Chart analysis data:
______

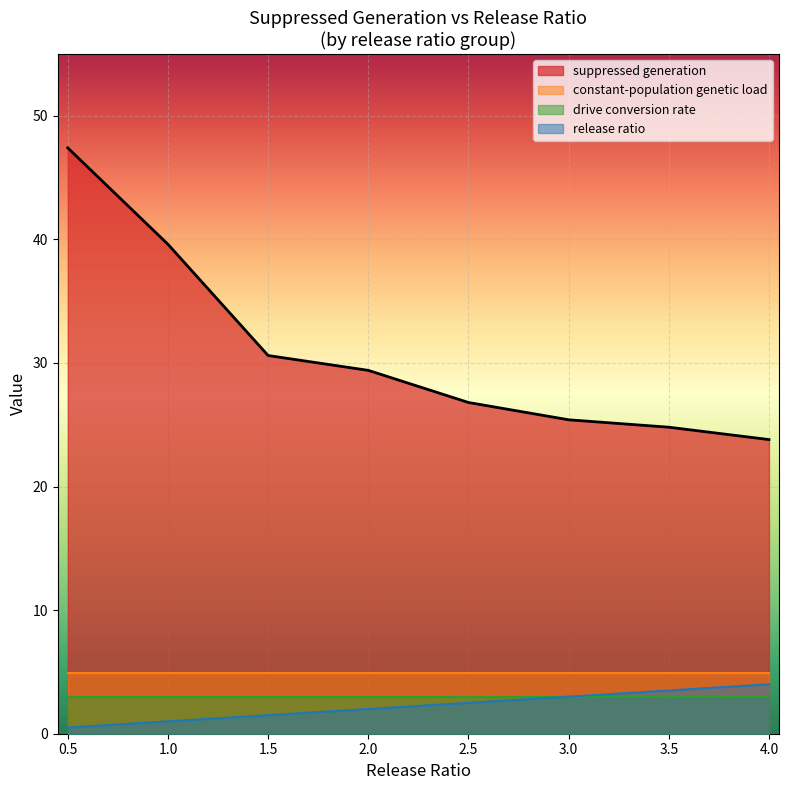

What position from the left is 2.5?

5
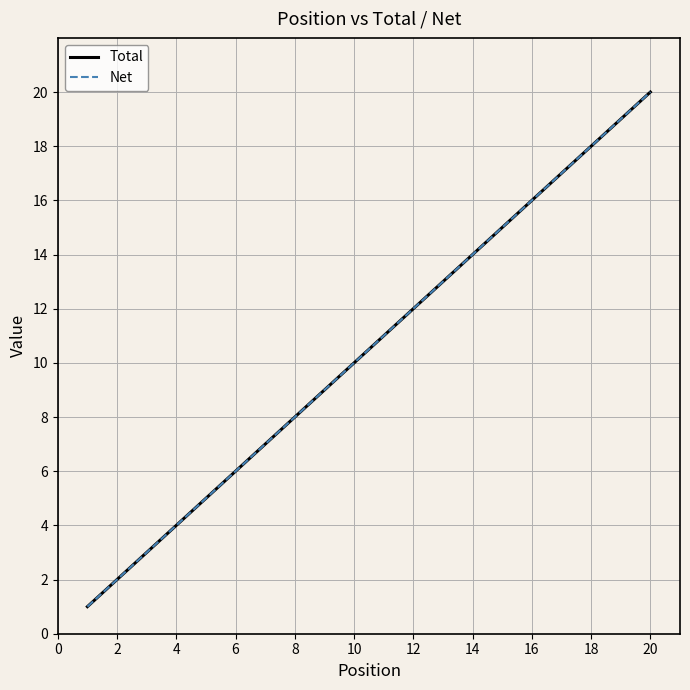

Does the chart display data point markers on the line(s)?

No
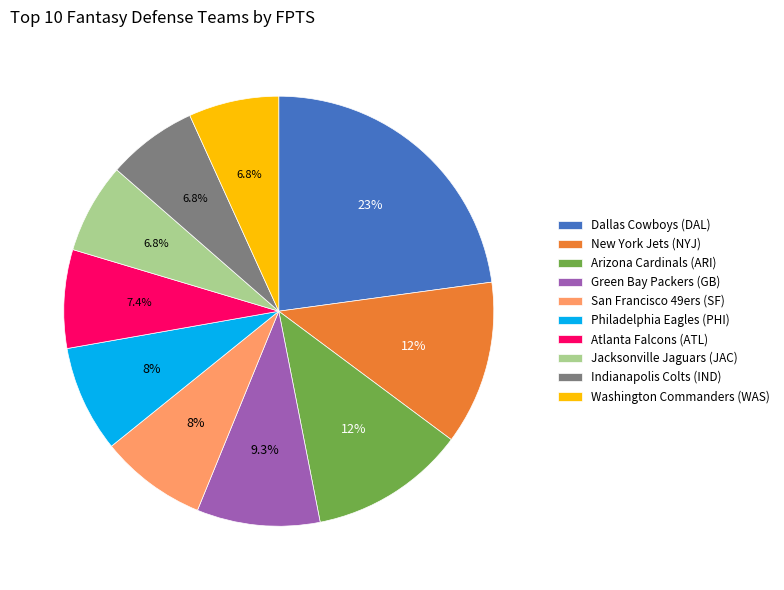

Is the sum of Philadelphia Eagles (PHI) and San Francisco 49ers (SF) greater than half?

No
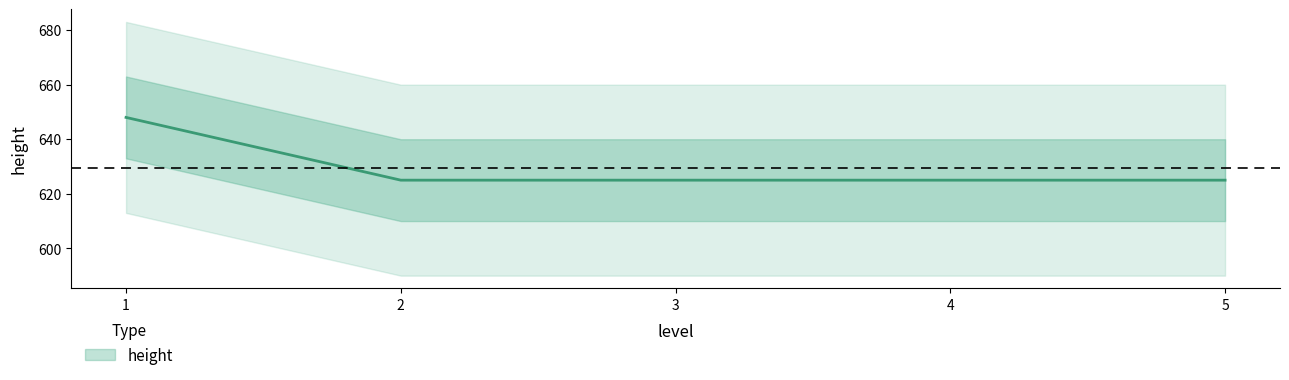

What is the change in value from 1 to 5?

-23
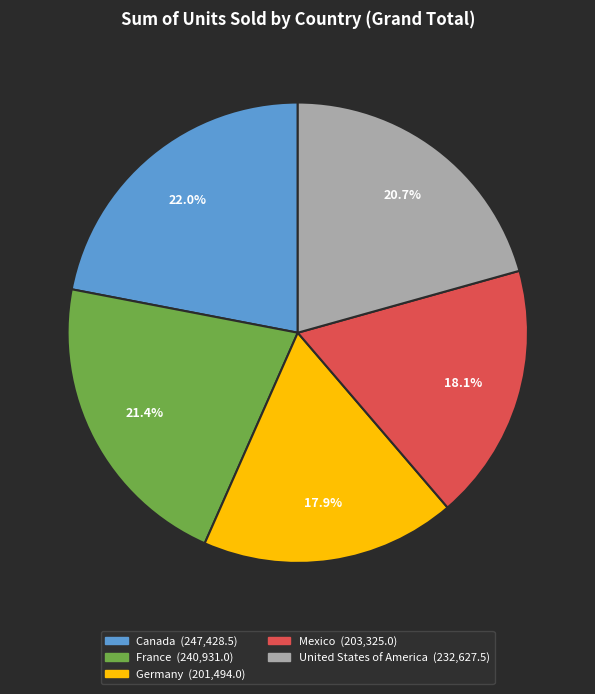

How much of the chart is everything except Germany?

82.1%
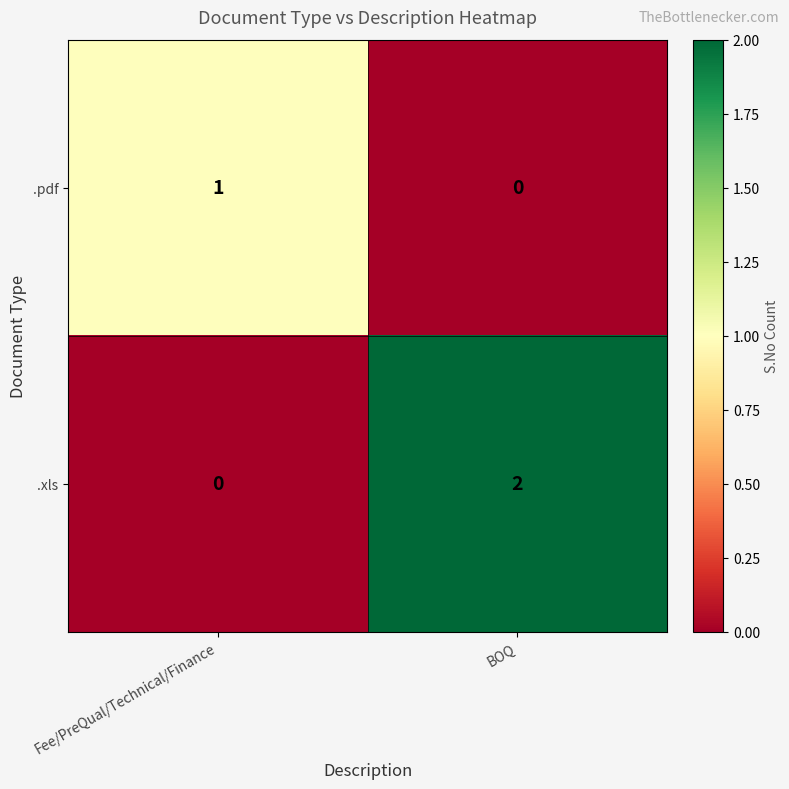

Which category has the highest value in the .xls series?

BOQ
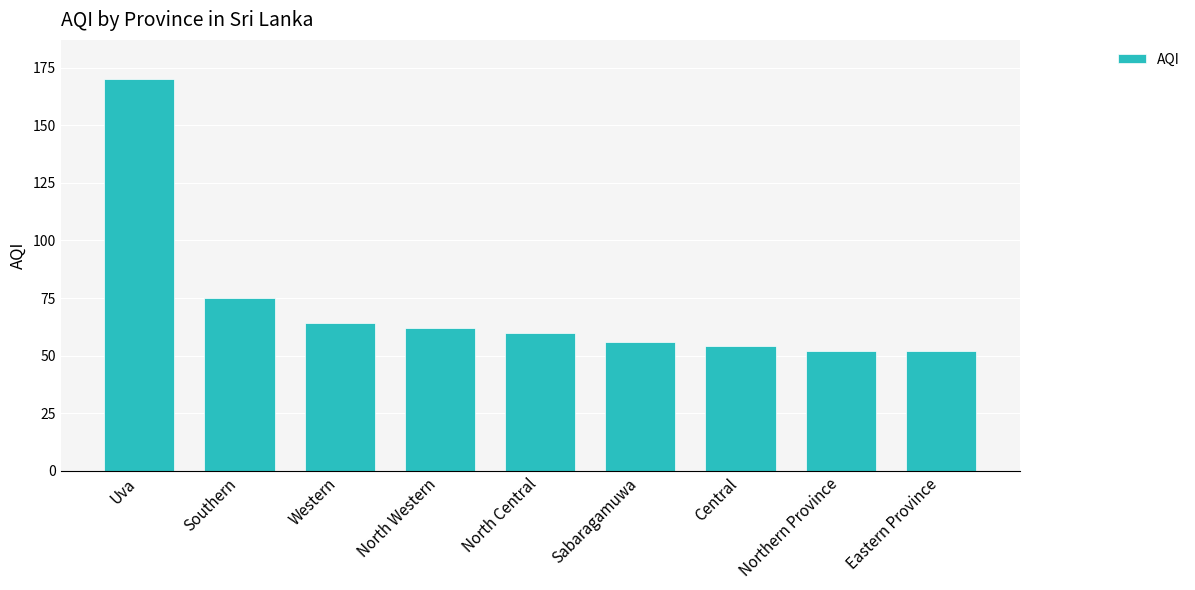

Which category has the highest value across all series?

Uva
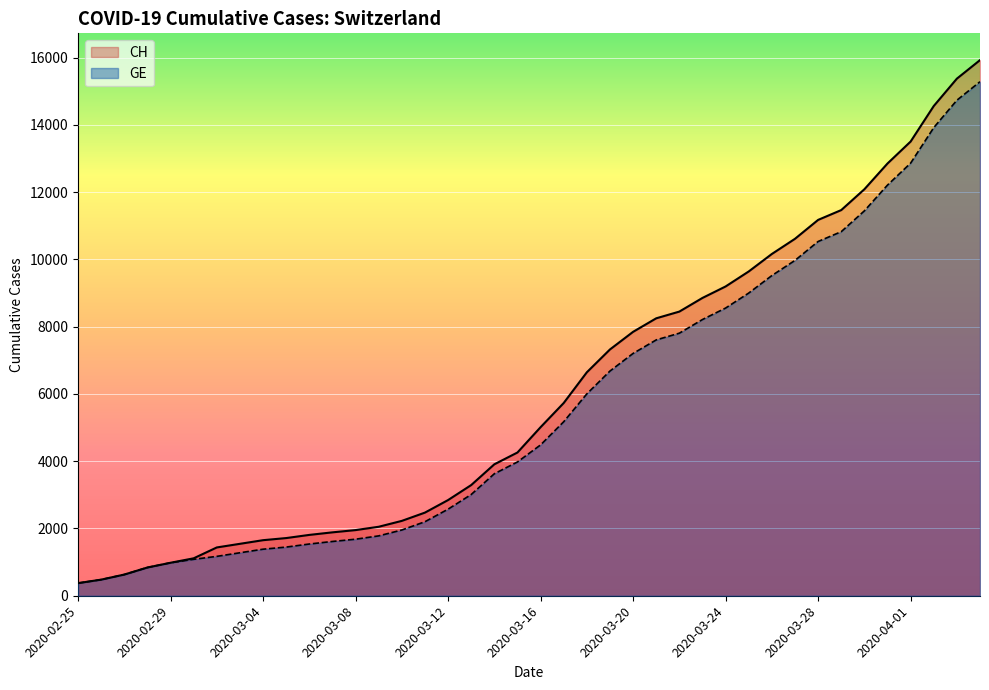

What is the label of the 18th point from the left?

2020-03-13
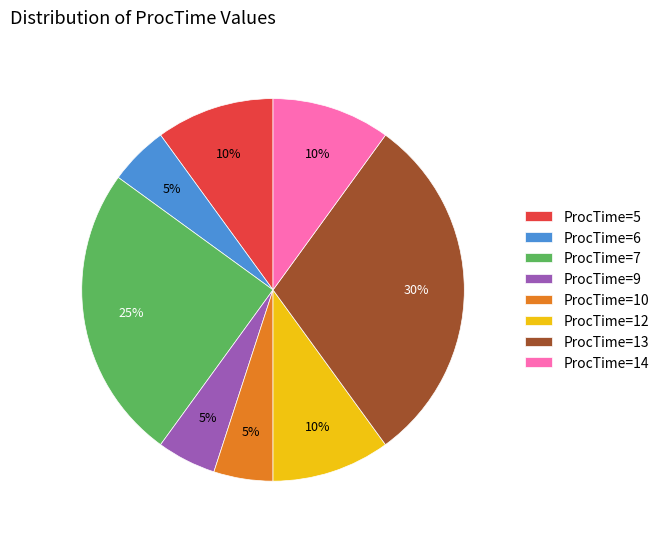

Approximately how many times larger is the value at ProcTime=7 compared to ProcTime=10?

5.0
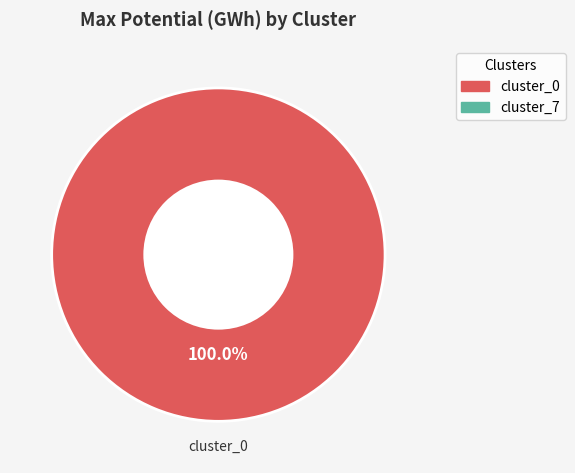

Does any single category account for the majority?

Yes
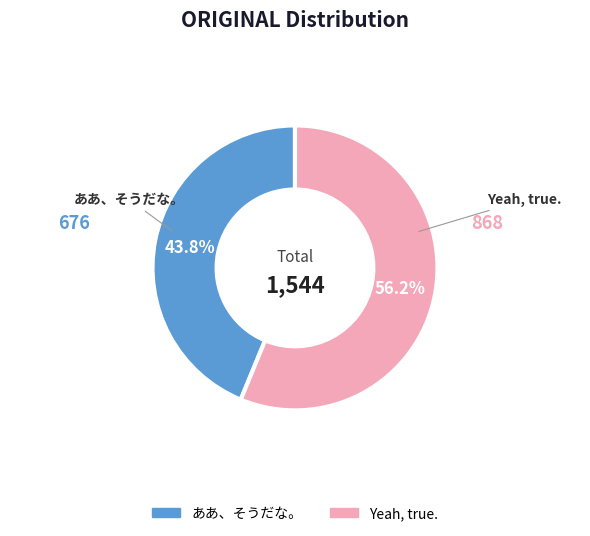

To the nearest percent, what is the combined percentage of Yeah, true. and ああ、そうだな。?

100%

______

→ WHAT YOU NEED TO DO
Could you quote the entries above, from the line holding "How much of" through the end of the entries, inclusive, leaving out the pictures?

→ ANSWER SPACE
How much of the chart is everything except Germany?

82.1%

Which category has the highest value in the .xls series?

BOQ

Which category has the highest value across all series?

Uva

What is the label of the 18th point from the left?

2020-03-13

Approximately how many times larger is the value at ProcTime=7 compared to ProcTime=10?

5.0

Does any single category account for the majority?

Yes

To the nearest percent, what is the combined percentage of Yeah, true. and ああ、そうだな。?

100%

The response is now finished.